I guess no matter who we are and what we do and what we like or dislike, we all use our appearances to convey something we wish to make clear about ourselves. This is just what clothes do on a social level. They connect us, you know? It’s how we establish common interest with strangers — “Given what you’re wearing, you must be into x. As you can see, I am too.”
The totes and a stunning enmeshment of function and fantasy
But back to the spoils hanging from totes for a second.
Do you remember the Undercover show that presented in Paris last March? The show was met by overwhelming editorial praise.
I had a thought while browsing the photos I took over the course of the recent Monday, Wednesday and Friday spent at the market that part of the reason why Undercover touched into something so deep is because when you work in fashion and are reminded that getting dressed is an essential moment in any person’s day, it can reconnect you to a sense of vocational purpose or meaning.
When you can meld the fantasy that makes fashion so intoxicating with the genuine practicality and function-factor of what one needs to be armed with to get through a day, the outcome is reinforcing.
The trend consensus
Overall the tableau of trends featured an overwhelming number of practical shoes, which have gotten enough air time —
— utilitarian bottoms such as lightweight cotton khaki pants/shorts, or those in elastic waist linen. Tons of denim shorts and tent-style dresses too, and men on Citibikes.
There were various instances of clever graphic t-shirts, but only one can be the winner:
The less overwhelming trends included flamingo pink accents, bright party shoes
and unintentionally coordinated pairs-of-two walking through the market. I myself was in one such pair last Fri, with this perfect specimen, the closest thing I have to a sister —
—who reminded me of the matter of livestock. The other nice thing about an open-air market is that you can’t ban dogs from attending them, so there is a healthy cadence of four-legged companions who stroll through with their owners, bringing texture and playfulness, a bit of homegrown intimacy to what will no doubt become the next best intimate experience: feeding yourself or others.
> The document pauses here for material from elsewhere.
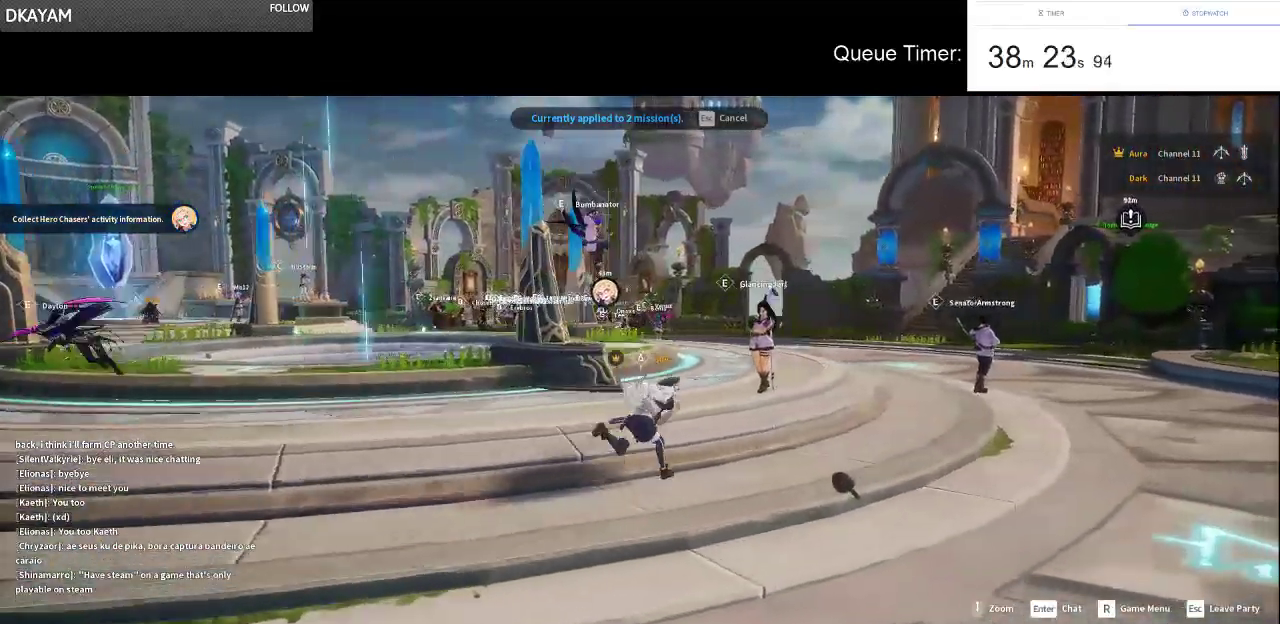
{"keys": ["w"], "mouse": [], "events": [[450, "d", "up"]]}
It’s easy to forget that the reason we attend the market at all is because we yearn for good food. To feed ourselves, to feed those we love, to embark on creative expeditions of hospitality.
No doubt my favorite thing about going to the farmer’s market is the shift in pace that it connotes — a yearning to eat with the rhythm of the earth. A plea to better know who and where our food is from. To connect to the food and from whom you are buying it and ultimately, too, who you’ll share it with.
There’s a beautiful and ancient tradition, I think, about shopping, then cooking in this way that is social, alive and inspiring. Clothes, really, are only the half of it.
Really this was a wonderful mini vaca- thank you
Your post is such a treat, so inspiring and just what I needed on a rainy day in the south of Iceland. Thank you.